Больше я Мишку не видел.

…Ночью меня подняли: на ЛИ-2 из Черского прилетает Лукин. Распрощался с Флоридовым и Шиловым, попросил на всякий случай пока что никому не сдавать мою койку и побрел на ВПП — с Пигузовым, Красноперовым и Шульгиным с его бригадой грузчиков: Лукин захватил в Черском картошку для станции. В ясную погоду полтора километра до ВПП были прогулкой, а в ту ночь хорошо морозило, да еще встречный ветер метров пятнадцать, так что дорога сильно растянулась. В домик РП, во всяком случае, я ввалился полудохлым и не просто сел, а рухнул на стул.

— Ай, ай, — сочувственно произнес Павел Петрович, наливая мне кофе, — совсем загоняли писателя, весь в мыле.

— Вот когда я рассчитаюсь за мой фурункул! — обрадованно подхватил Саша Шульгин. — Из английского юмора. Пациент доверительно спрашивает у врача: «Генри, мы старые друзья, скажи мне всю правду…» — «Боюсь, Джон, — ответил врач, — что, если бы ты был лошадью, тебя пришлось бы пристрелить».

Я не остался в долгу и припомнил эпизод из фронтовой жизни Михаила Светлова. Удивительная вещь! Остроумнейший человек своего времени, Светлов юмором не заработал и копейки — походя рассыпал экспромты, которые восторженно подхватывались и по беспроволочному телеграфу разносились по Москве. Я сказал Шульгину, что, поскольку не являюсь лошадью, более подходящим к моему случаю мне кажется экспромт Светлова. Когда однажды на передовой он выступал перед солдатами, начался воздушный налет; однако, несмотря на опасность, в укрытие никто не ушел, и Светлов дочитал свое стихотворение до конца. Но потом, когда опасность миновала, Светлов честно признался: «Я впервые заметил, что в этом стихотворении есть длинноты».

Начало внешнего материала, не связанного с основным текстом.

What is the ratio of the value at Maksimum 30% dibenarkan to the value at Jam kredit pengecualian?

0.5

ЛИ-2 уже заходил на посадку, когда на мои предстоящие полеты с «прыгающими» стали заключать пари: Бирюков и Красноперов бились об заклад, что я слетаю максимум на две точки, а Пигузов, хотя и не без колебаний, стоял на том, что меня хватит на целых три. Красноперов, сам бывший «прыгун», искоса на меня поглядывая, рассказал две-три кошмарные истории, но я был холоден и невозмутим, В эту минуту я дал себе страшную клятву, что посрамлю скептиков и слетаю как минимум на четыре точки.

Интересно, кто это впервые сказал: «Поживем — увидим»?